In your answer, set down the records below exactly as they stand, omitting pictures.

........

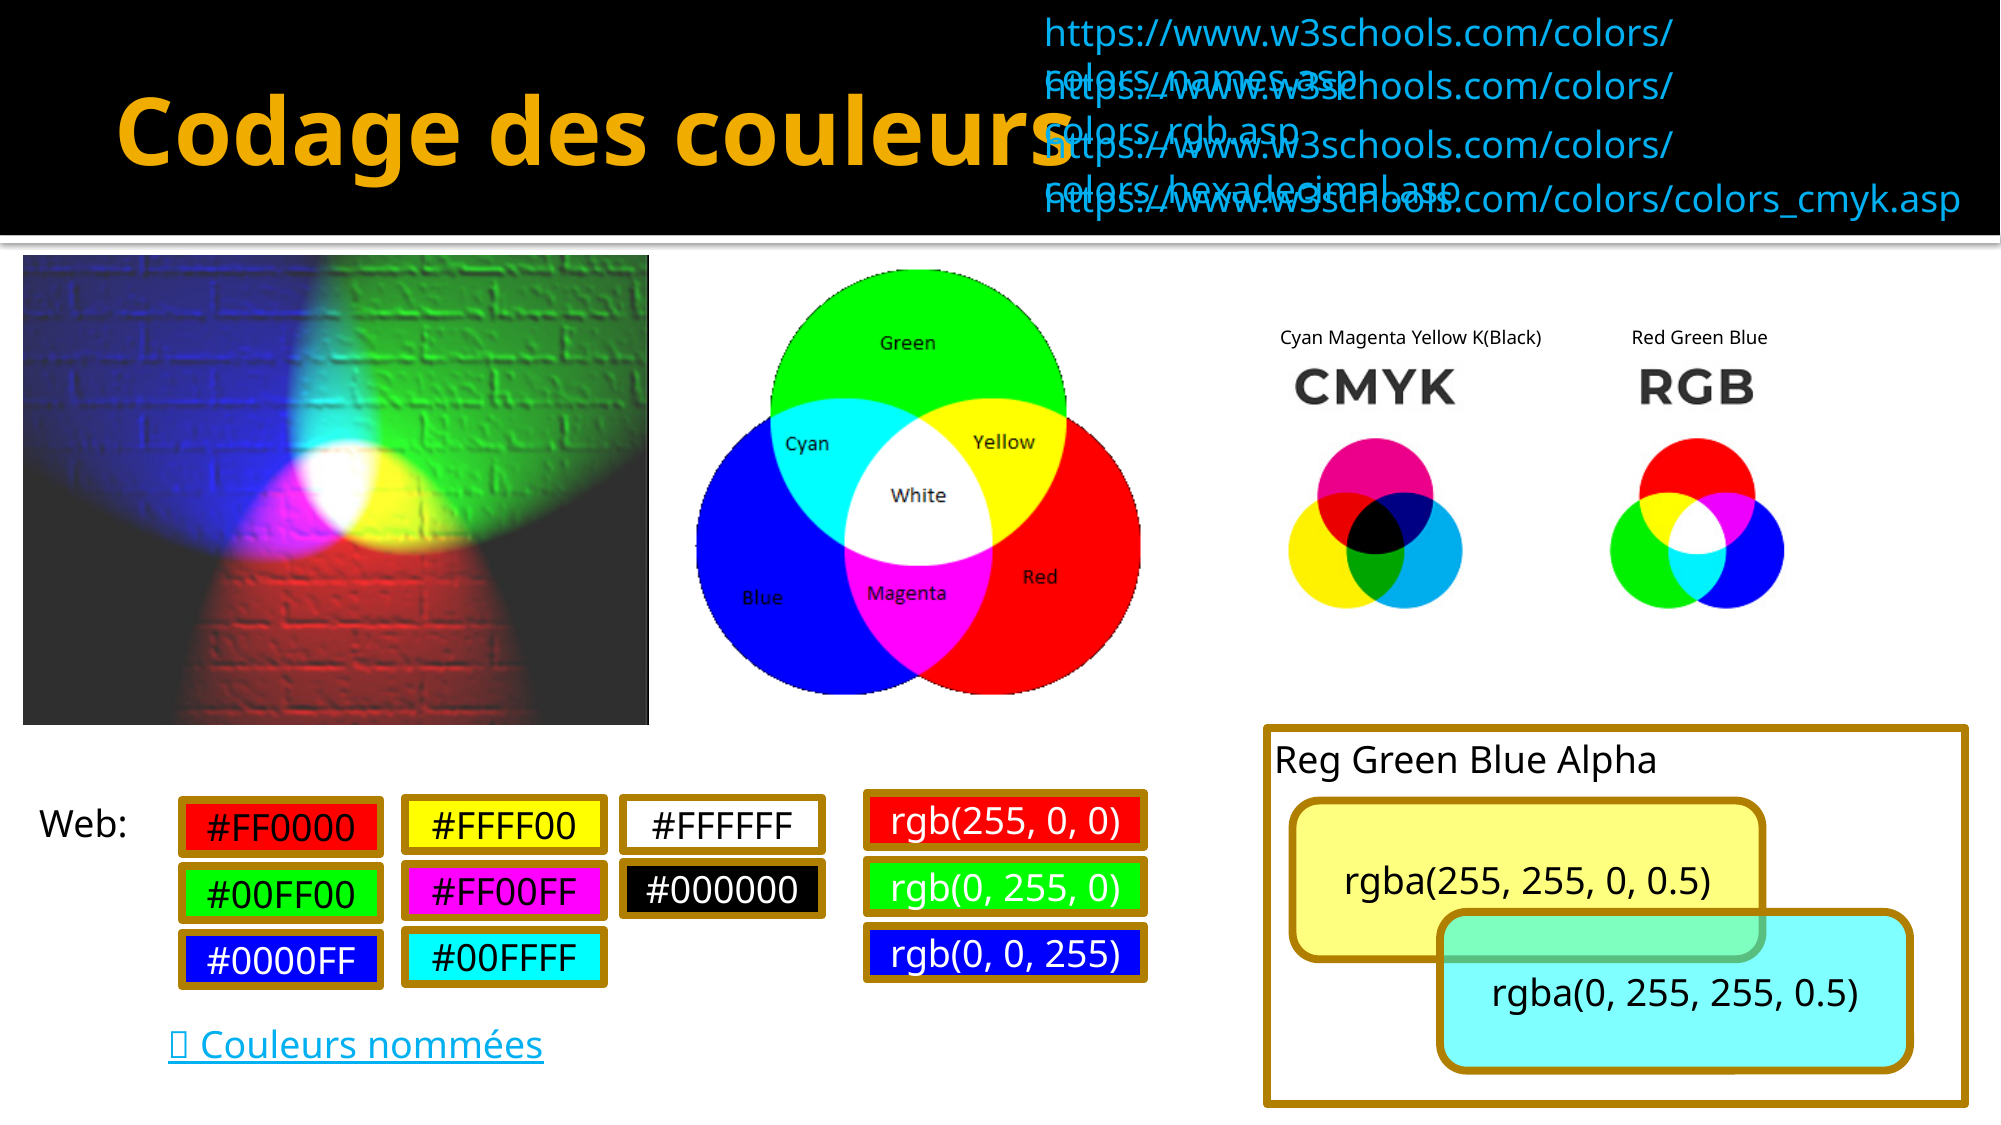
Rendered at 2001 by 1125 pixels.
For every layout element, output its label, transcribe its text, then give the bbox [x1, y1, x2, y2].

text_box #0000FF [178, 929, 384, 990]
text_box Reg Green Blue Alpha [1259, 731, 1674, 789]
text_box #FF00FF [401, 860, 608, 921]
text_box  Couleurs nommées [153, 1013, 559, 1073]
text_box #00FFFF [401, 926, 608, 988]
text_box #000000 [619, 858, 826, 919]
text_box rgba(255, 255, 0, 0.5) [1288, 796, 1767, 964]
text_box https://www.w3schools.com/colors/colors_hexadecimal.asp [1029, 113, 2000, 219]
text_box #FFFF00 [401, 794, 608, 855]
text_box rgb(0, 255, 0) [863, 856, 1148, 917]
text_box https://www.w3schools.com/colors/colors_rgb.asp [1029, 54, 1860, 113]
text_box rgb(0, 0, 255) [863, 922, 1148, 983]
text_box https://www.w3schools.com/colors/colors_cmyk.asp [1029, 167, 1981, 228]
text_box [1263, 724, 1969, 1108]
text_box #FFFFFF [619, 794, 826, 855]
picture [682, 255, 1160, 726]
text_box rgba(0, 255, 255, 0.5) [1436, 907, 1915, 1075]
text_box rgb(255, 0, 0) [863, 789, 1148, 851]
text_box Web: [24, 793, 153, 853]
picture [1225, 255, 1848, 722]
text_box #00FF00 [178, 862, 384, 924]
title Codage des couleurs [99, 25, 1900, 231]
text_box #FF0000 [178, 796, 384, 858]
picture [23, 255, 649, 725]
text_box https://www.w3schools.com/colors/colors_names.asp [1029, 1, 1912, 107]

........

■ Answer space ■
Rendered at 2001 by 1125 pixels.
For every layout element, output its label, transcribe its text, then give the bbox [x1, y1, x2, y2].

text_box #0000FF [178, 929, 384, 990]
text_box Reg Green Blue Alpha [1259, 731, 1674, 789]
text_box #FF00FF [401, 860, 608, 921]
text_box  Couleurs nommées [153, 1013, 559, 1073]
text_box #00FFFF [401, 926, 608, 988]
text_box #000000 [619, 858, 826, 919]
text_box rgba(255, 255, 0, 0.5) [1288, 796, 1767, 964]
text_box https://www.w3schools.com/colors/colors_hexadecimal.asp [1029, 113, 2000, 219]
text_box #FFFF00 [401, 794, 608, 855]
text_box rgb(0, 255, 0) [863, 856, 1148, 917]
text_box https://www.w3schools.com/colors/colors_rgb.asp [1029, 54, 1860, 113]
text_box rgb(0, 0, 255) [863, 922, 1148, 983]
text_box https://www.w3schools.com/colors/colors_cmyk.asp [1029, 167, 1981, 228]
text_box [1263, 724, 1969, 1108]
text_box #FFFFFF [619, 794, 826, 855]
picture [682, 255, 1160, 726]
text_box rgba(0, 255, 255, 0.5) [1436, 907, 1915, 1075]
text_box rgb(255, 0, 0) [863, 789, 1148, 851]
text_box Web: [24, 793, 153, 853]
picture [1225, 255, 1848, 722]
text_box #00FF00 [178, 862, 384, 924]
title Codage des couleurs [99, 25, 1900, 231]
text_box #FF0000 [178, 796, 384, 858]
picture [23, 255, 649, 725]
text_box https://www.w3schools.com/colors/colors_names.asp [1029, 1, 1912, 107]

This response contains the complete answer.